Make Montreal retain economic supremacy over TO until the present day. POD 1955. First step: Rene Levesque dies in childbirth in 1922. The PQ would not have become a mainstream party without him. Second step: Paul Sauve lives and reforms the Unionist party into a regular conservative party, allowing a left-right spectrum in Quebec instead of OTL's Fed/Separatist one. This requires a successor other than Daniel Johnson Sr., who made the UN into a conservative PQ in the mid 60's, despite Duplessis' explicit denunciation ("criminal idea") of the clerico-fascist separatism that died in the early 1960's, led by the notorious Abbe Lionel Groulx.
 
Make Montreal retain economic supremacy over TO until the present day. POD 1955. First step: Rene Levesque dies in childbirth in 1922. The PQ would not have become a mainstream party without him. Second step: Paul Sauve lives and reforms the Unionist party into a regular conservative party, allowing a left-right spectrum in Quebec instead of OTL's Fed/Separatist one. This requires a successor other than Daniel Johnson Sr., who made the UN into a conservative PQ in the mid 60's, despite Duplessis' explicit denunciation ("criminal idea") of the clerico-fascist separatism that died in the early 1960's, led by the notorious Abbe Lionel Groulx.

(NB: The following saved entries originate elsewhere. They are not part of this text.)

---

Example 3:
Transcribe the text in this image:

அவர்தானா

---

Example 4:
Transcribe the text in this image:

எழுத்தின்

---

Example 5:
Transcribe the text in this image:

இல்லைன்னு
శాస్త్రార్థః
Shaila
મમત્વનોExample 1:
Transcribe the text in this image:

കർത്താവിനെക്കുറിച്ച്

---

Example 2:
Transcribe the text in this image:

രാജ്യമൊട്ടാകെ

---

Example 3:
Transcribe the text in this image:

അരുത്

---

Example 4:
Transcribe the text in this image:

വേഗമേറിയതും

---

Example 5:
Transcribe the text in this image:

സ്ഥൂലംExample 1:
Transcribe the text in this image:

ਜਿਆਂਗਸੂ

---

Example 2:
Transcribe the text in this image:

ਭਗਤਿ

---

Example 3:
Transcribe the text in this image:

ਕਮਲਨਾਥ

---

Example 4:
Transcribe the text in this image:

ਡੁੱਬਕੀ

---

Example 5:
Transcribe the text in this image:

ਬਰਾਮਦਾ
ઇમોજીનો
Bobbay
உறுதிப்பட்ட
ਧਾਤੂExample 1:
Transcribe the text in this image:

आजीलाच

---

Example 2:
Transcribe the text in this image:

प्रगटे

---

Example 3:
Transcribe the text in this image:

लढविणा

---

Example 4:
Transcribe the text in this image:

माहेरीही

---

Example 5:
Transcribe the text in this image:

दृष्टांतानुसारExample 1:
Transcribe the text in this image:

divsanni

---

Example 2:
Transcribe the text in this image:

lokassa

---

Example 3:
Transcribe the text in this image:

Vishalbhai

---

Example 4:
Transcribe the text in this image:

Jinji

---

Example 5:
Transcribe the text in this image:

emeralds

Any idea on when TO overtook Montreal, OTL? I would have thought that the Toronto was already a bigger financial centre by, oh, say WWII? Certainly your thought could keep it competitive.

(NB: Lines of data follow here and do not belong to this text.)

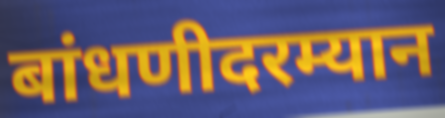
बांधणीदरम्यानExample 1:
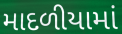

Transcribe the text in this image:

માદળીયામાં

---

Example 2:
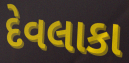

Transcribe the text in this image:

દેવલાકા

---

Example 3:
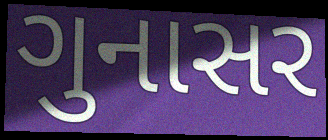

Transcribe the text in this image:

ગુનાસર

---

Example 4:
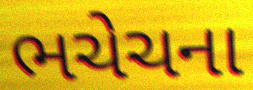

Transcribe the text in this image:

ભચેચના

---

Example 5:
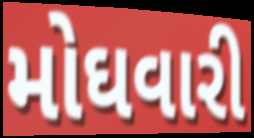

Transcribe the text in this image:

મોઘવારીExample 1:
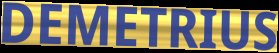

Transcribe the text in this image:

DEMETRIUS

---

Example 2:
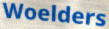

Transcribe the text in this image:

Woelders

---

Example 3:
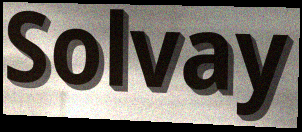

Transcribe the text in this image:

Solvay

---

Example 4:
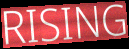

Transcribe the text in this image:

RISING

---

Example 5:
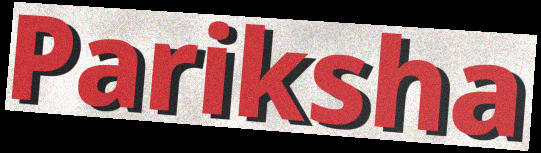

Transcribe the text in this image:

Pariksha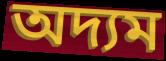
অদ্যম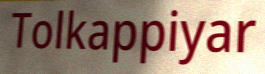
TolkappiyarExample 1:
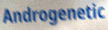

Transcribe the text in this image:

Androgenetic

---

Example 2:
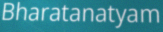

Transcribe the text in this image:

Bharatanatyam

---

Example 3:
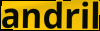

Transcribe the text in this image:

andril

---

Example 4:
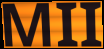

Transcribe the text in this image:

MII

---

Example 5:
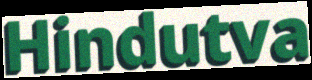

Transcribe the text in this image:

Hindutva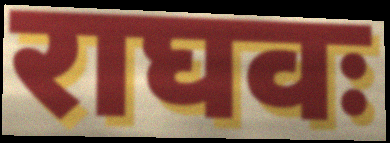
राघवः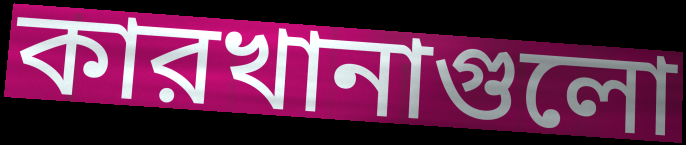
কারখানাগুলো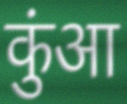
कुंआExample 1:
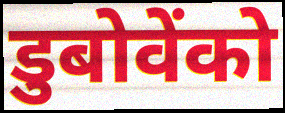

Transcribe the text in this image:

डुबोवेंको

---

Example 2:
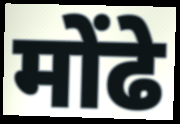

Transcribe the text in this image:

मोंढे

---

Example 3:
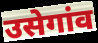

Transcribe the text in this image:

उसेगांव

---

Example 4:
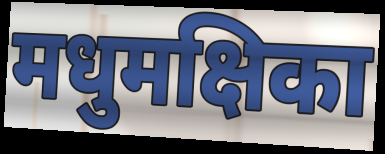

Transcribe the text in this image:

मधुमक्षिका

Of course, right now Montreal's exchange is AFAIK less important than Vancouver or Calgary (which is a bit scary).
 
In 1971, Montreal's population was still larger by 500,000 or so, but after 15/11/76 it went sharply downhill. Before WWI until the 1960's the economy was composed of multinationals with branch operations. After the language legislation came in, many were unwilling to adapt and left. St. James Street was badly hit by the deaths of their elderly patrons such as McConnell et al, and their kids were nowhere near up to par. Simply, it was manageable until 1976. The Bourassa I government was scandal-filled, with the Liberal Party alleged to have received Mafia donations for Robert Bourassa's own leadership campaign in 1970, with Pierre Laporte in heavy debt to them according to wiretaps by Montreal police, and minor insurance scandals, not to mention Loi 22. And the Olympic Stadium, whose debt was finally paid off in 2006, thirty years later. But they were not separatists, just nationalists balancing on the edge of the diving board. Hardly unpredictable.
 
Basically once the Quiet Revolution happened, Montreal started to go downhill. Talk of seperatism didn't help things either. Once that started, so many businesses moved their headquarters to Toronto out of fear of Quebec Seperatism.
 
Basically once the Quiet Revolution happened, Montreal started to go downhill. Talk of seperatism didn't help things either. Once that started, so many businesses moved their headquarters to Toronto out of fear of Quebec Seperatism.

That was part of it, but the other part was the construction of the St. Lawrence Seaway. Uptil the 1950s, ships from overseas had to offload their cargoes at Montreal because it wasn't possible for them to continue downstream. While, the Seaway didn't kill Montreal as a port, it DID serve to shift the focus away from Montreal because it was no longer neccessary to stop there. Butterfly away the St.Lawrence Seaway and Montreal remains Canada's economic engine for longer.
 
Stopping the anglophone migration out of Montreal would also undoubtedly allow it to remain an important fixture of the Canadian economy.